The only truly secure passwords are those that contain grammatical errors

Every time we create a new password to protect our data on the Web the same question always returns: what will be safe? When it comes to financial transactions on the internet and credit cards you need very strong passwords. A recent study shows what must be set in order to prove that 100%. With your passwords you better be careful.
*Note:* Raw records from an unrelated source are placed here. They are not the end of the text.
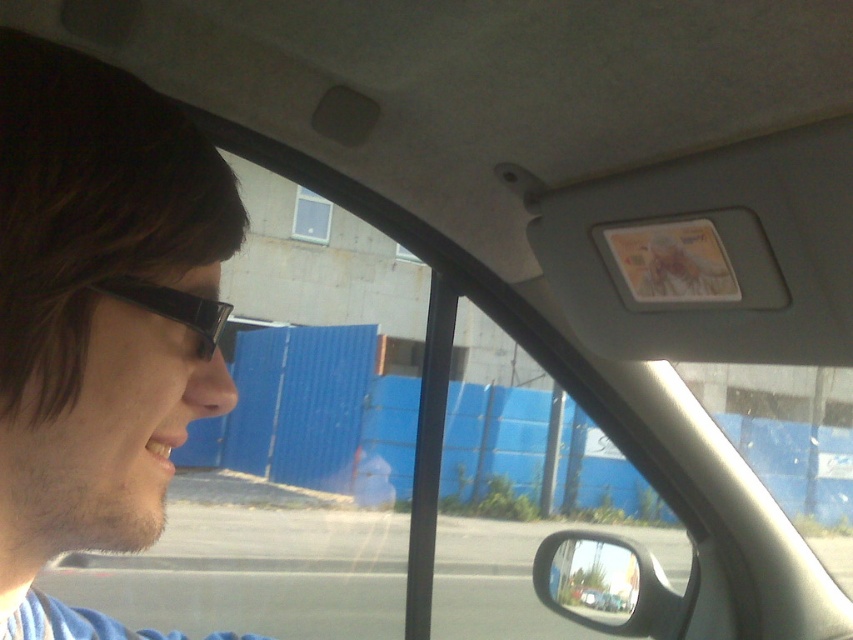
Does brown matte hair at upper left have a lesser height compared to black plastic glasses at left?

No.

Which is above, brown matte hair at upper left or black plastic glasses at left?

black plastic glasses at left is higher up.

Which is behind, point (212, 186) or point (201, 328)?

Point (212, 186)

Where is `brown matte hair at upper left`? This screenshot has height=640, width=853. brown matte hair at upper left is located at coordinates (99, 316).

Is glossy black side mirror at lower right taller than black plastic glasses at left?

Indeed, glossy black side mirror at lower right has a greater height compared to black plastic glasses at left.

Who is more distant from viewer, [570,561] or [169,307]?

The point [570,561] is behind.

Identify the location of glossy black side mirror at lower right. (605, 584).

Which is more to the right, brown matte hair at upper left or glossy black side mirror at lower right?

glossy black side mirror at lower right is more to the right.

Describe the element at coordinates (99, 316) in the screenshot. I see `brown matte hair at upper left` at that location.

This screenshot has height=640, width=853. In order to click on brown matte hair at upper left in this screenshot , I will do `click(99, 316)`.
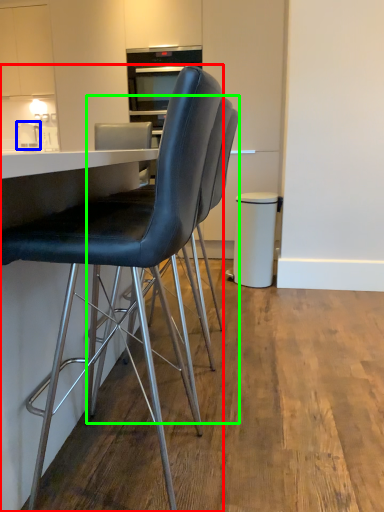
Question: Based on their relative distances, which object is farther from chair (highlighted by a red box)? Choose from appliance (highlighted by a blue box) and chair (highlighted by a green box).

Choices:
 (A) appliance
 (B) chair

Answer: (A)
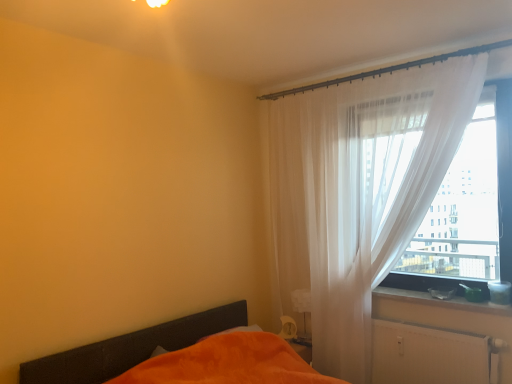
Find the location of a particular element. blank space above matte plastic container at right (from a real-world perspective) is located at coordinates (439, 294).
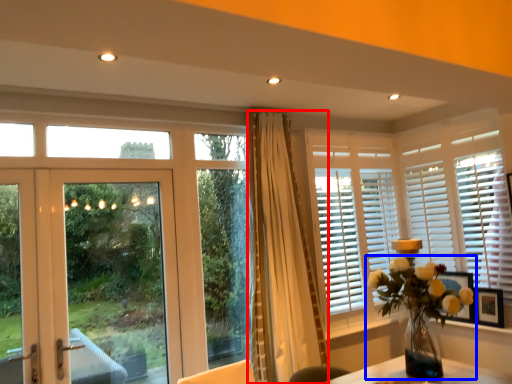
Question: Which of the following is the closest to the observer, curtain (highlighted by a red box) or houseplant (highlighted by a blue box)?

Choices:
 (A) curtain
 (B) houseplant

Answer: (B)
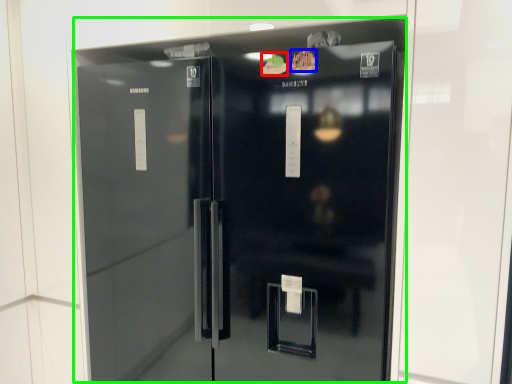
Question: Based on their relative distances, which object is nearer to food (highlighted by a red box)? Choose from food (highlighted by a blue box) and refrigerator (highlighted by a green box).

Choices:
 (A) food
 (B) refrigerator

Answer: (A)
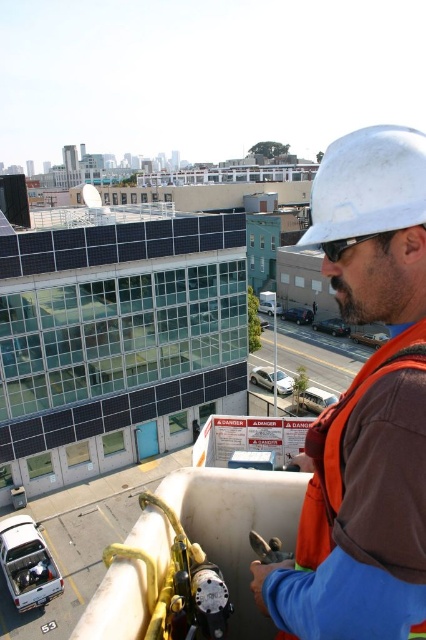
Who is positioned more to the left, white hard hat at upper right or white matte hard hat at upper right?

Positioned to the left is white hard hat at upper right.

Where is `white hard hat at upper right`? white hard hat at upper right is located at coordinates (365, 408).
Saving them and storing them is not a problem but often those that seem most secure and impregnable in reality are the easiest to find. According to a study done by a group of researchers at Carnegie Mellon University in Pittsburgh, the only truly secure passwords are those that contain grammatical errors. An ungrammatical password would be preferred over a password perfectly composed according to the grammar rules of the base.

Mastercard LCD Screen with password

Mastercard LCD Screen with password

The coordinator of this research team, Ashwini Rao says that everything is based on a question of algorithms: the access keys that protect the correctly spelled password were in fact completely decrypted by the algorithm developed by the researchers. Something that could not occur in the case of passwords written without taking into account the grammar.

Bad grammar means secured passwords

Bad grammar means secured passwords

Therefore, according to what has emerged from this investigation we should avoid writing very long passwords that are likely to be of real sentences and focus instead on the use of short alternate characters between uppercase/lowercase letters and numbers.